Ill lt;...gt;, IVlt;...gt;,Vlt;...gt;,VIlt;...gt;,VII lt;...gt;, VIII lt;...gt;, IX lt;...gt;,X lt;...gt;, XI lt;...gt;, XII
Я не имел в виду излагать и разбирать все, написанное А.Толстым; я хотел только напомнить в общих чертах существенное содержание его поэзии. О многом хорошем и превосходном (например, «Дракон», «Алхимик», трилогия) я вовсе не упоминал, указывая только главное. При всем различии возможных эстетических оценок, никто не усомнится, я уверен, дать за поэта добрый ответ на вопрос, которым оканчивается одно из последних его стихотворений:
Всему настал покой, прими ж его и ты, Певец, державший стяг во имя красоты! Проверь, усердно ли ее святое семя Ты в борозды бросал, оставленные всеми, По совести ль тобой задача свершена, И жатва дней твоих обильна иль скудна?
Да! задача свершена им по совести, и содержание того, что им оставлено, важно и обильно.

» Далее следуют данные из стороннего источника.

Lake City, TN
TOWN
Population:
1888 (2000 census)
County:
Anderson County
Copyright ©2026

Как поэт, Толстой показал, что можно служить чистому искусству, не отделяя его от нравственного смысла жизни, — что это искусство должно быть чисто от всего низменного и ложного, но никак не от идейного содержания и жизненного значения. Как мыслитель, он дал в поэтической форме замечательно ясные и стройные выражения старому, но вечно истинному платонически-христианскому миросозерцанию. Как патриот, он горячо стоял за то именно, что всего более нужно для нашей родины, и при этом — что еще важнее — он сам представлял собою то, за что стоял: живую силу свободной личности.

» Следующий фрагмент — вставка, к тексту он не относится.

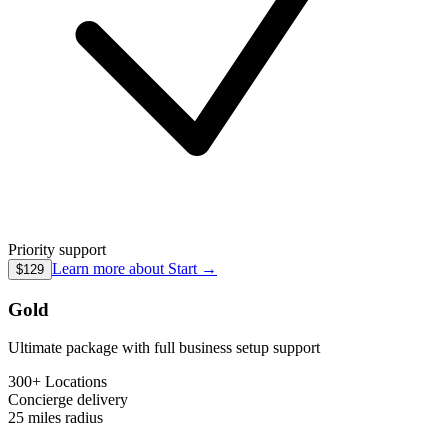
Priority support
Learn more about
Start
→
$129
Gold
Ultimate package with full business setup support
300+ Locations
Concierge
delivery
25 miles
radius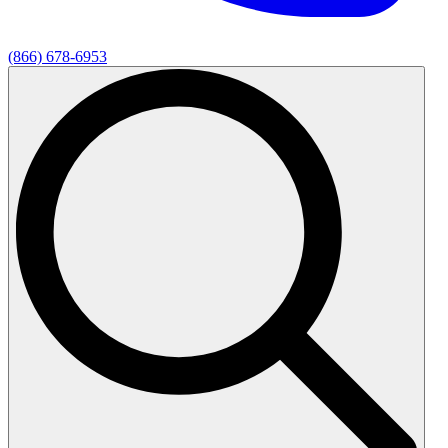
(866) 678-6953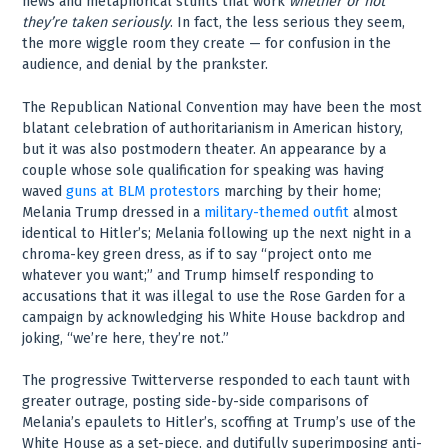
news and metaphorical stunts that work
whether or not
they’re taken seriously
. In fact, the less serious they seem,
the more wiggle room they create — for confusion in the
audience, and denial by the prankster.
The Republican National Convention may have been the most
blatant celebration of authoritarianism in American history,
but it was also postmodern theater. An appearance by a
couple whose sole qualification for speaking was having
waved
guns at BLM protestors
marching by their home;
Melania Trump dressed in a
military-themed outfit
almost
identical to Hitler’s; Melania following up the next night in a
chroma-key green dress, as if to say “project onto me
whatever you want;” and Trump himself responding to
accusations that it was illegal to use the Rose Garden for a
campaign by acknowledging his White House backdrop and
joking, “we’re here, they’re not.”
The progressive Twitterverse responded to each taunt with
greater outrage, posting side-by-side comparisons of
Melania’s epaulets to Hitler’s, scoffing at Trump’s use of the
White House as a set-piece, and dutifully superimposing anti-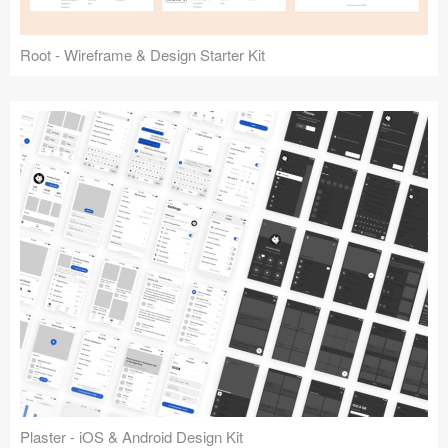
Root - Wireframe & Design Starter Kit
Plaster - iOS & Android Design Kit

У русского народа есть важные добродетели преимущественно перед народами Запада, — это именно те, которые общи нам с близким нам Востоком: созерцательность, покорность, терпение. Этими добродетелями долго держалась наша духовная метрополия — Византия, однако они не могли спасти ее. Значит, одних этих восточных свойств и преимуществ самих по себе — мало. Они не могут уберечь великую нацию, если к ним не присоединится тот другой элемент, который, конечно, не чужд России, как стране европейской и христианской, но по историческим условиям имел доселе у нас (как и в Византии) лишь слабое развитие, — я разумею сознание безусловного человеческого достоинства, принцип самостоятельной и самодеятельной личности. Поэт, которого мы теперь помянули, был одним из очень редких у нас носителей этого истинно человеческого жизненного начала, в развитии которого главное условие будущности каждого народа. И с этой стороны его произведения привлекательны и значительны своею искренностью: он стоял в них за то, что было глубоко заложено в нем самом, — так как он сам был сильною и свободною индивидуальностью, человеком внутреннего достоинства, чести и правды прежде всего. Эти качества не суть единственные добродетели, но без них все прочие стоят немного; без них отдельный человек есть только произведение одной внешней среды, а сама такая среда является стадом.